Sunshine advocate Kimo Crossman told the Guardian that the overwhelming reason people need access to redacted contact information is for political speech or technology-savvy new media outlets.
"The city is preventing it because they don't want to have organized citizen push-back," Crossman said. "This is not about private personal information like your blood pressure."
Like Crossman, Sunshine Ordinance Task Force member Rick Knee also opposes the clerk's new requirement that people must request the release of their contact information.
"There has to be a very narrow application of the redaction policy," Knee told us. "If the law does not require it, the default is for disclosure."
Bob Stern of the Los Angeles-based Center of Governmental Studies told us he understands the arguments for privacy. "But if an individual does not want their contact information posted online, it should be an opt-out situation at the very worst," Stern added.
But some blame the new policy on San Francisco's sunshine advocates, such as Crossman, claiming it was their attempts to make databases to screen Sunshine Ordinance Task Force appointees that led to the tightening of the redaction policy.
"Certain people insisted that the Clerk of the Board make a policy, thereby forcing them down this particular path," said Peter Scheer, executive director of the California First Amendment Coalition. "These folks wanted a confrontation, but they ended up worse off than [under] the ad hoc, unarticulated policy that existed."
Scheer believes that if this redaction policy is contested, the government could win. "If you're not a reporter, then people care more about their privacy than access," he said.
"Everyone is terrified about identity theft," he continued. "There have been all sorts of horror stories about the government inadvertently leaking information.
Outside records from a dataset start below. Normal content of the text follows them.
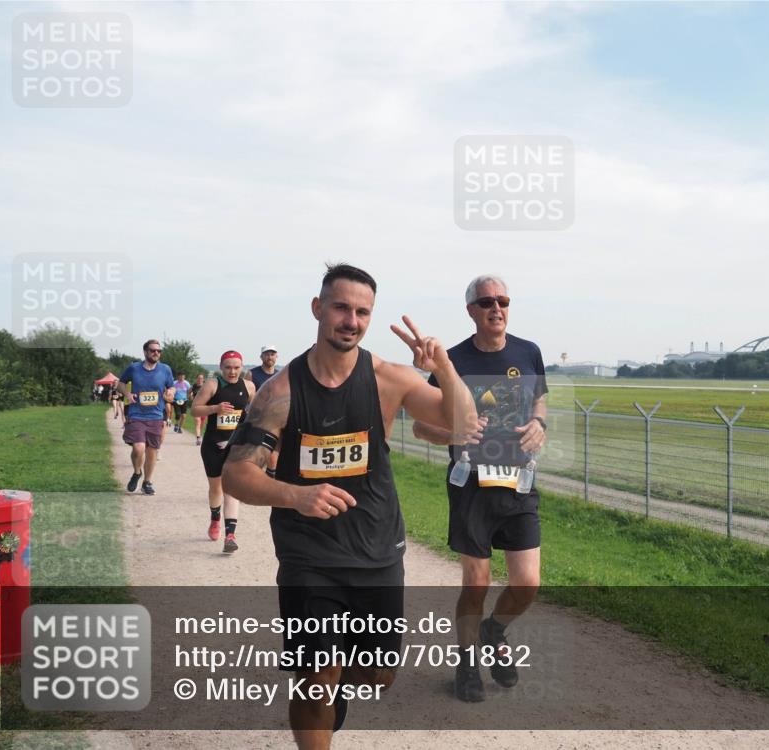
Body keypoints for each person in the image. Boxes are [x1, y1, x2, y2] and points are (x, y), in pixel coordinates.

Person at [222, 263, 476, 749]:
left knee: (378, 675)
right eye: (341, 307)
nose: (351, 320)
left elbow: (463, 426)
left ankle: (334, 693)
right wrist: (295, 495)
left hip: (378, 550)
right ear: (318, 309)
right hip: (309, 555)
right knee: (316, 676)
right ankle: (319, 705)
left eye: (362, 312)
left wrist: (442, 366)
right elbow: (237, 473)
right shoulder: (282, 391)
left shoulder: (389, 380)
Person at [413, 274, 547, 703]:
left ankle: (495, 630)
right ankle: (467, 662)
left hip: (519, 483)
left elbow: (540, 398)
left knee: (527, 584)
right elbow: (420, 425)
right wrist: (453, 434)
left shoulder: (529, 352)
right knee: (477, 581)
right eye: (486, 301)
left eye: (503, 299)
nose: (497, 307)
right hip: (472, 485)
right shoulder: (452, 362)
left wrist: (540, 423)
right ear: (471, 310)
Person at [191, 352, 255, 553]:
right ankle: (215, 517)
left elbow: (255, 412)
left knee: (232, 488)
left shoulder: (249, 387)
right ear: (221, 367)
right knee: (216, 488)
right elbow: (194, 410)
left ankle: (230, 535)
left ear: (242, 367)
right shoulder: (212, 384)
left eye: (236, 367)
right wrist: (215, 408)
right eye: (228, 367)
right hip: (213, 445)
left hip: (235, 447)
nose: (232, 371)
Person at [116, 340, 176, 495]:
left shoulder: (165, 369)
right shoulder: (134, 368)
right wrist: (128, 394)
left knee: (152, 451)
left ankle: (147, 482)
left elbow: (171, 386)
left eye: (159, 351)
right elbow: (120, 384)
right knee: (138, 447)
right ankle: (137, 472)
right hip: (136, 414)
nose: (156, 353)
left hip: (156, 415)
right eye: (153, 350)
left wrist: (171, 392)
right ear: (145, 352)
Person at [250, 345, 281, 476]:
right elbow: (248, 397)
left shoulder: (280, 375)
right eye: (267, 354)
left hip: (276, 419)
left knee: (274, 453)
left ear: (276, 357)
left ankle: (270, 479)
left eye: (272, 354)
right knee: (257, 453)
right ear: (261, 356)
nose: (270, 357)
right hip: (257, 419)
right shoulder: (252, 373)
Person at [191, 373, 206, 446]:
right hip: (196, 407)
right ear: (196, 379)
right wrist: (190, 397)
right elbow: (189, 392)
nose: (200, 380)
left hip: (204, 408)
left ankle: (199, 435)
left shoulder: (206, 387)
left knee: (201, 424)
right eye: (199, 378)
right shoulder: (194, 386)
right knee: (198, 422)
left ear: (203, 379)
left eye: (201, 378)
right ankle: (198, 438)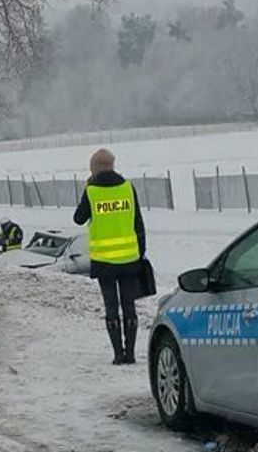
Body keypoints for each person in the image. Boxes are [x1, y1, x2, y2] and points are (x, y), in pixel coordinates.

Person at [73, 148, 146, 365]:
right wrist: (141, 252)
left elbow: (78, 218)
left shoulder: (92, 191)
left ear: (94, 169)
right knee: (129, 306)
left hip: (104, 262)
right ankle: (131, 353)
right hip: (129, 259)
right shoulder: (128, 188)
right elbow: (138, 222)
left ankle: (118, 354)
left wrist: (87, 188)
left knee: (111, 307)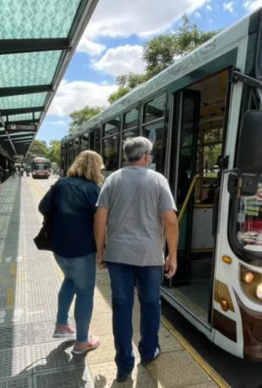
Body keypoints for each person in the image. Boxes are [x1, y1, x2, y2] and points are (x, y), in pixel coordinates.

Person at [94, 137, 179, 382]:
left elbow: (100, 218)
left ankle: (123, 365)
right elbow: (170, 221)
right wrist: (172, 255)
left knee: (121, 307)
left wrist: (100, 251)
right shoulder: (157, 180)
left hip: (118, 255)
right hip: (150, 256)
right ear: (146, 156)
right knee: (151, 302)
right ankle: (149, 350)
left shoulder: (112, 180)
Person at [39, 150, 105, 354]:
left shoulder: (61, 184)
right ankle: (82, 341)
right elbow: (101, 221)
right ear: (95, 167)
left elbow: (43, 207)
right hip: (82, 249)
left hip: (59, 247)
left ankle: (61, 325)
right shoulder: (94, 189)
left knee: (69, 280)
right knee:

And anything the Clerk of the Board agrees to give to one person, they have to give to everyone, including sleazebags who put it into a big database and sell it to spammers and telemarketers."
But Terry Francke, general counsel for Californians Aware, believes that if the case goes to court, the judge would conclude that this information is presumed to be public. "To withhold information, you have to find a specific public interest in keeping it confidential," Francke said.
Francke notes that the CPRA exempts, for example, the home addresses of school district employees, but does not delegate the authority to create new exemptions. "When you have rules that say apples, oranges, and bananas are exempt, that provides evidence that fruit as a general category is not exempt. The example of CPRA exemptions shows they were decided against a background of documented, actual harassment, not the decision of a faceless bureaucrat."
Francke believes public organizing is hindered by the new policy.
"The value of privacy is not one that the government decides," he said. "It's your choice how private you want to be. It's your privacy, not the government's. So unless they give you an informed opt-out choice, then what they are managing is not privacy but government secrecy."